◆ Selected excerpt ◆
--- START ---

Posted by Ignacio Mas, Independent Consultant

The following post was originally published on the Financial Access Initiative (FAI) Blog.

The fastest growing part of the financial inclusion movement isn’t a product or even a standard, it’s data and measurement. And if there’s something experts are increasingly agreeing on, it’s that it is illusory to try to define financial inclusion in any precise, universal way. John Gitau says he’s confused, and so am I. How do you measure financial inclusion?

It’s true that you might not be able to measure financial inclusion itself, but you can still measure things that indicate either actual, or the potential for, progress. Such indicators are what we can measure, and they are very useful as long we don’t confuse them with actual measurement of financial inclusion.

There are two broad types of indicators which can be applied to fuzzy concepts like our cherished financial inclusion, and let me illustrate each with an example of an equally fuzzy concept from outside our field.

The first set of indicators measure concrete things that enable the desired, fuzzier outcome. Think of it as pieces of the puzzle that we know are important even though we never get to see the full image of the puzzle. We can call these antecedent indicators.

If we want to know how to measure the state of democracy in the world, for example, we would start by listing the specific set of ideas that we expect would form part of democratic governance. Just looking at which countries run regular elections would be seriously misleading. We’d also want to know whether there’s freedom of the press so that people have a chance to make informed decisions; how easy it is to vote, as that ensures representativeness; how parties and campaigns are financed; how transparently votes actually translate into who holds power; the levels of government at which there is democratic election; the list goes on. And then there’s of course another pile of important considerations of democratic interplay during the time between elections, like mechanisms to protect minority rights or handling recalls.

These would all be fine indicators, but each only tells part of the story and it is doubtful that all of them together could ever tell the full story of the state of democracy. The bottom line is: If you simplify the measurement then you need to nuance the interpretation, and you can’t let the data speak entirely for itself.

In the field of (formal) financial inclusion, we might deem that having an account at a bank, being able to understand some basic financial literacy concepts, and being on a convenient interoperable payment platform are essential requirements for meaningful inclusion. But it would be a tremendous stretch to argue this backwards. Having an account, knowing how to compute compound interest and having an option to pay electronically does not make you automatically (formally) included in any real sense.

The second set of indicators focuses on what concretely happens in a state where the desired fuzzy outcome is fulfilled. We can call these impact indicators.

Take the notion of gender equality. Can anyone claim to be able to measure what percent of women are equal in any particular country? No, but we can look at pay differentials between men and women and infer something about equality in the workplace. We can count how many women are battered by their husbands and infer something about equality in the home. More equality should lead to less/no pay differential and less domestic violence. But there’s an assumption of causality there, and we had better be sure that the causality is strong before assuming that the concrete indicators tell us anything about the fuzzy outcome we are trying to measure.

In the field of financial inclusion, the impact indicator logic would have to be something like this: Because people are financially included, they can enjoy smoother consumption, and hence experience more stable caloric intake and their children miss fewer school days. Because people are financially included, they can mitigate risks better, and hence they have more stable incomes and fewer serious diseases. The problem is of course that caloric intake, school attendance, income volatility, and health have so many drivers that it is hard in any given situation to disentangle how much of that was due to financial inclusion. One could in principle establish the causality through appropriately designed randomized control trials (RCTs), but that would have to be tested against so many different locations, population segments, personal circumstances, quality and scale of services, etc., as to make the basic causality proposition unprovable, in my humble opinion.

This lack of solid evidence of causal factors leading to financial inclusion and outcomes of financial inclusion means that even what we can measure is almost as fuzzy as financial inclusion itself.

As David Porteous argues, the lack of a standard definition of financial inclusion can be both a strength and a weakness. But the lack of clarity about what are reasonable causal indicators is a lot more troubling.

None of this is an argument to stop trying, but we do need to be cautious about what conclusions we draw from all the data that purportedly tells us something about financial inclusion. It also helps me understand (or maybe rationalize) why I feel like I get so little out of so many financial inclusion surveys that get conducted annually across the globe.

--- END ---

◆ Stored data ◆
--- START ---

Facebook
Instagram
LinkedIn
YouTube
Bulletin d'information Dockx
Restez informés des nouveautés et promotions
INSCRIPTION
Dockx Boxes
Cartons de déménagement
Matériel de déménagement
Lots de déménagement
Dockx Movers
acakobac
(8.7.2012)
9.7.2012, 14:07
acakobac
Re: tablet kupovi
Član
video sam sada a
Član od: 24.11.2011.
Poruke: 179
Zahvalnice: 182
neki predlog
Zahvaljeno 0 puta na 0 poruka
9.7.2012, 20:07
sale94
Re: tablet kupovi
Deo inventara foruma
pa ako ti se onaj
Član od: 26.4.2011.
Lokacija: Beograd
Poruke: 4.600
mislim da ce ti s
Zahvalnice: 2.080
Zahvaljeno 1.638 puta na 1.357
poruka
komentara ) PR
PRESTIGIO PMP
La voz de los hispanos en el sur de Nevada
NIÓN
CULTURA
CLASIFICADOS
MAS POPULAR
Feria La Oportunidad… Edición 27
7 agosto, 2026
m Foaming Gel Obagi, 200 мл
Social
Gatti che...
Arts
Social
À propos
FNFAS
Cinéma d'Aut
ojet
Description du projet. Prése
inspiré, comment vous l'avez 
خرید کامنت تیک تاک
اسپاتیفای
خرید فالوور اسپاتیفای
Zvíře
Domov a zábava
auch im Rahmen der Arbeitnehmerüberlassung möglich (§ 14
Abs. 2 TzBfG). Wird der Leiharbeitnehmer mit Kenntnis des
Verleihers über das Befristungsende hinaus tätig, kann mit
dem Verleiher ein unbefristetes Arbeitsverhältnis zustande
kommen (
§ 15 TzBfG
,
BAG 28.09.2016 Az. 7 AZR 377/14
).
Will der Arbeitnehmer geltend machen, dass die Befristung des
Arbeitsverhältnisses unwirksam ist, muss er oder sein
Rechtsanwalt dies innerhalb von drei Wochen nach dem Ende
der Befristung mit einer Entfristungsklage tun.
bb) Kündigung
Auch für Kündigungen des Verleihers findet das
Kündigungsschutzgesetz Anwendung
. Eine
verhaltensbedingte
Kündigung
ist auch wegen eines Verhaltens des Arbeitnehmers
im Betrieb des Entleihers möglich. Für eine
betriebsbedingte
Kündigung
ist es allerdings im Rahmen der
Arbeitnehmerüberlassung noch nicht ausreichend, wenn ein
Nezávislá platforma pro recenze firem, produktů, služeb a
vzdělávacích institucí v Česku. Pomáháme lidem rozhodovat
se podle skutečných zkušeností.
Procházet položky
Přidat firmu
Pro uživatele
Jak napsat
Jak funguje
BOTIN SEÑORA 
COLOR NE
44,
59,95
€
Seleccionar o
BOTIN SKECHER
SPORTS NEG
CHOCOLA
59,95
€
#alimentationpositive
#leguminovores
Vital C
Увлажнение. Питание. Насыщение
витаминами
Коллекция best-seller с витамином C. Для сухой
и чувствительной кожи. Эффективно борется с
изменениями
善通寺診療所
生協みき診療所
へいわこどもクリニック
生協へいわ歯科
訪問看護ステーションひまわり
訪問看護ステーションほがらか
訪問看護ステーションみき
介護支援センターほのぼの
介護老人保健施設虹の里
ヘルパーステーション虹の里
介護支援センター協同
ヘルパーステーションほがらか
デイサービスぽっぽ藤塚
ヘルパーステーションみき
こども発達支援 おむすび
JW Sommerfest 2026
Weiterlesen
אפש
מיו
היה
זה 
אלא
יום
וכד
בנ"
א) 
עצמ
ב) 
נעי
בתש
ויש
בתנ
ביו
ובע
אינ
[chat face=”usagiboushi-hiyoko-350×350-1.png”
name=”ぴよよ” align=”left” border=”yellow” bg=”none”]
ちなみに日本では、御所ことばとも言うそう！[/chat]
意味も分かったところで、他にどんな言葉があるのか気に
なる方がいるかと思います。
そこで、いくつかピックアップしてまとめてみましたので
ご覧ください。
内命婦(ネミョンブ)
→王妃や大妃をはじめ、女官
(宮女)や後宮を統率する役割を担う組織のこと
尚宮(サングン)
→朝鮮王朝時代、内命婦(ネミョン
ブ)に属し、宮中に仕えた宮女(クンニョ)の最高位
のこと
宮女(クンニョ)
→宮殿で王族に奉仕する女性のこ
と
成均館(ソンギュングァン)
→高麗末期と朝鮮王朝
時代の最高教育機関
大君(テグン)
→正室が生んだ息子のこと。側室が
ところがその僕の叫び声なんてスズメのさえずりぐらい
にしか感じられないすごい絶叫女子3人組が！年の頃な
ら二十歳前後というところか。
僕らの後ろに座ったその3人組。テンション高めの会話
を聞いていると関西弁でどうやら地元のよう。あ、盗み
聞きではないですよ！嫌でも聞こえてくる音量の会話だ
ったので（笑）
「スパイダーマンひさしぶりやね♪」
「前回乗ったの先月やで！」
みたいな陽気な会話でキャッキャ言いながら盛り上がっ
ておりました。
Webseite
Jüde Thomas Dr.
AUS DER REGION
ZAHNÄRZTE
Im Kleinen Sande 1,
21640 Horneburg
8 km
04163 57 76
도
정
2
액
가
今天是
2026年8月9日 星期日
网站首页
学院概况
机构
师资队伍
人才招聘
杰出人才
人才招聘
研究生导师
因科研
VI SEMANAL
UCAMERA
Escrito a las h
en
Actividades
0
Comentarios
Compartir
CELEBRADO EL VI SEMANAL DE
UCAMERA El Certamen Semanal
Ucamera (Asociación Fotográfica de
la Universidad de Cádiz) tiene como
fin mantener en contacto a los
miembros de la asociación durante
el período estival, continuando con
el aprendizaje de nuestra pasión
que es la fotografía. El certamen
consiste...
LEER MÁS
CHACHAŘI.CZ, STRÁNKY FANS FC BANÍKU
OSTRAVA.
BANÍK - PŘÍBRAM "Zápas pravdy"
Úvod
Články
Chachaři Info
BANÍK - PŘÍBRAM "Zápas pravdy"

--- END ---

◆ Activities ◆
(1) In the post on measuring financial inclusion, write out the passage starting at "Posted by Ignacio Mas, Independent" and ending at "measure financial inclusion?".
(2) What names does the post on measuring financial inclusion give to its two broad types of indicators?
(3) Summarize the post on measuring financial inclusion in two sentences.

◆ Exercise results ◆
(1)
Posted by Ignacio Mas, Independent Consultant

The following post was originally published on the Financial Access Initiative (FAI) Blog.

The fastest growing part of the financial inclusion movement isn’t a product or even a standard, it’s data and measurement. And if there’s something experts are increasingly agreeing on, it’s that it is illusory to try to define financial inclusion in any precise, universal way. John Gitau says he’s confused, and so am I. How do you measure financial inclusion?

(2) Antecedent indicators and impact indicators.

(3) Financial inclusion cannot be precisely defined or measured, but antecedent indicators can capture things that enable it, and impact indicators can capture what happens once it is achieved. Neither type tells the full story, and weak evidence about causality makes even these measurements fuzzy, so conclusions drawn from financial inclusion data call for caution.